Tuesday 3 May 2011

Managing behaviours – not what a child does, by why they do it

Behaviours have a purpose and serve a need. When a child has unwanted behaviours we need to prioritise: changing long-held coping strategies and unwanted habits is hard, takes time, and requires helpful and supportive relationships. Children will probably not change their behaviours just because we want them to. They need opportunity to develop new, more adaptive skills, and to model acceptable behaviour.
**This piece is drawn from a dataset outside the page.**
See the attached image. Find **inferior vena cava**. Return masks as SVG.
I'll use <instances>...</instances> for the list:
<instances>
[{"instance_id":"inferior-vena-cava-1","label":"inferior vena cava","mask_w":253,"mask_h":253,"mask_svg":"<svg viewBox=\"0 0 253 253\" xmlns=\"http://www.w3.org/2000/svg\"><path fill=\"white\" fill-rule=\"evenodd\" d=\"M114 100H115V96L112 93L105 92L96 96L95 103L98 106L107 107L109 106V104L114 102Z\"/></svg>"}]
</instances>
Don’t forget that a child does not need to perform a behaviour to model it, it is enough that behaviour is observed for the child to incorporate it into their repertoire. The “modelling ratio” is probably 100:1, that is, a child needs to see a new behaviour consistently (up to 100 times) in order to incorporate the new behaviour into their repertoire, but only needs to see an existing behaviour once in order to have it confirmed that this is a satisfactory way of acting. Suddenly, being a “good role model” doesn’t seem so easy; how many little bits of negative social behaviour do we bring to our own interactions with kids, with colleagues, with parents, with strangers? It is also worth remembering that modelling is a more powerful influence than conditioning; that is, a child learns more about how to behave from how they experience significant others around them behaving toward them, or see them acting toward others (children and adults) than attempts to change behaviour through rewards or sanctions (conditioning).

It is important to recognize that behaviours (good and bad) happen in a context, and that the context in which a person acts is at least as important in deciding their behaviour as their personal characteristics and learnt behaviours. Hardly seems possible does it, but true none the less. Therefore, in considering how to help a child develop alternatives to unwanted behaviour, we must take account of the context in which the behaviour occurs.

The first step towards change is to create a hierarchy of behaviours to focus on – it cannot be possible to change all behaviours at once. The maximum number is three, and if these behaviours are coping strategies, they will need to be replaced with more adaptive ways of coping that work for the child.

In order to encourage change you need reliable data; what does the child do, where do they do it, what else is going on, etc. A data grid is useful, for each target beahviour:
• Date
• Time
• Duration
• Antecedents – what was going on before?
• Accurate description of behaviour
• Describe what happened as a result of the behaviour
• List all the people this was a problem for
• Explain for each why it was a problem
• What is the child’s perception of what happened - you may need to get this information later
• Were they able to identify a goal they had in mind when they behaved like this?
• What function (purpose) do you think the behaviour served?

These data need to be analysed in order to plan effective interventions. We should always ask more about why a child does something than about what they do.